Blunden: No, a separate issue.
There was also the claim by Hartigan and Blunden that a story about Collingwood football club on the front page shifts an extra 30,000 copies of the paper The complaint was that Guthrie didn’t run enough front page stories about Collingwood:
O’Bryan :There is no evidence to suggest that when you put Alan Didak or Tarkyn Lockyer or Travis Cloke or the team on the front page of this newspaper it makes a jot of difference.
HH: Yes.
O’Bryan: Not a jot. Not any day. Indeed, on many occasions when Collingwood is mentioned on the newspaper, there’s a relative decline compared to the (indistinct). It’s just ridiculous evidence. It really is ridiculous evidence to suggest in the City of Melbourne you stick Collingwood on the front cover, you’ll sell 30,000 more copies. It’s an absurd proposition. Anyway, that doesn’t cause Mr Hartigan to hesitate to give it to you on oath.
Justice Kaye took a similar view, describing Hartigan as “an unreliable witness” and having this to say about Blunden:
“It became evident that Mr Blunden’s memory and recounting of the events, which occurred during and immediately after Mr Guthrie’s editorship of the Herald Sun, was affected by the dispute which had arisen between the plaintiff and the defendant, and in particular by the central role which Mr Blunden had played in the decision to terminate Guthrie’s appointment…

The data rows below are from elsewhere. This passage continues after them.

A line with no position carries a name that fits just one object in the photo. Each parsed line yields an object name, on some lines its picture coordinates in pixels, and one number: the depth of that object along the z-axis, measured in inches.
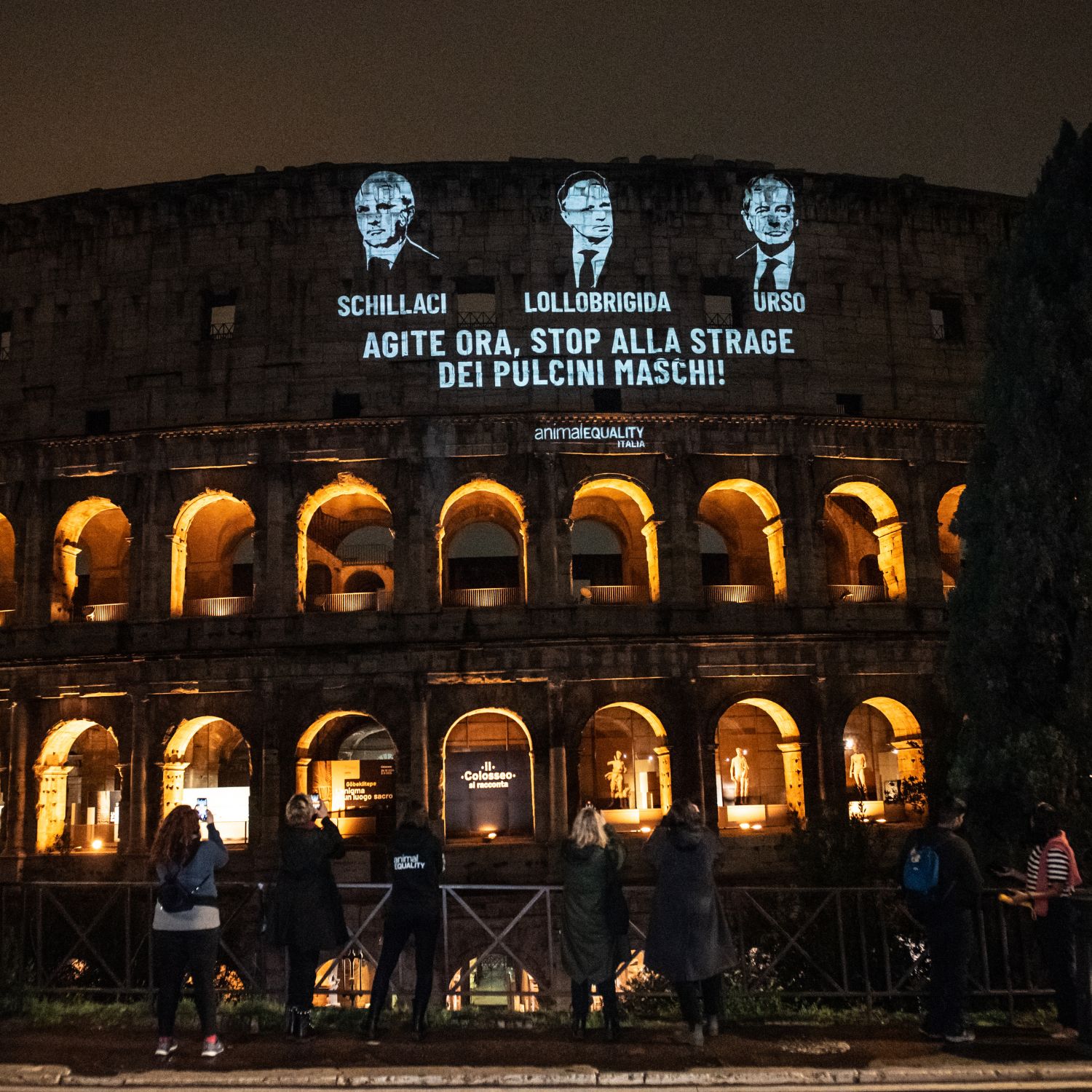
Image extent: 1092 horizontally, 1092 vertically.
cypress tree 420.5
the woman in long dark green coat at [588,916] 316.8
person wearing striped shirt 311.3
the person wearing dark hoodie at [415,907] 318.0
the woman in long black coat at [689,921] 302.4
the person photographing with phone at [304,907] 312.5
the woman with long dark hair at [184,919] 288.5
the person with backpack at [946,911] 300.8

Mr Blunden, in his evidence, endeavoured to portray his own conduct in the affair in a favourable light and, in particular, he endeavoured to downplay the significant role which he had had in the termination of Mr Guthrie’s appointment as editor-in-chief of the Herald Sun.
His conduct in doing so is consistent with his behaviour in failing to reveal to Mr Guthrie, both while he was editor and shortly after his termination, the true fact that Mr Blunden had been working, for some time, to achieve his dismissal.
I also consider that the explanations given by Mr Blunden in evidence, for not revealing to Mr Guthrie, at the time, that he was advocating his removal as editor-in-chief of the Herald Sun, do not survive scrutiny.
In my view, Mr Blunden’s consciousness that it was he who was critical in Hartigan’s decision to terminate Guthrie’s appointment, and his consciousness that he had not been candid with Guthrie about that role, led him to exaggerate flaws, which he perceived Guthrie to have as an editor-in-chief of the Herald Sun.
While I accept Mr Blunden’s evidence that, from a reasonably early stage after Guthrie’s appointment, he became convinced that Mr Guthrie was not the right man for the job, nevertheless I detected, in his evidence, a tendency to exaggerate the flaws, which he had found in Guthrie’s conduct, and his recollection and recounting of a number of the central incidents, which were the subject of his evidence.”
The whole affair affords a less than endearing peek inside the brutal Murdoch machine, with no surprises about what is found there.
The last word goes to Peter Blunden, spoken to Bruce Guthrie:
“You are not hungry to sell newspapers. I said it twice.”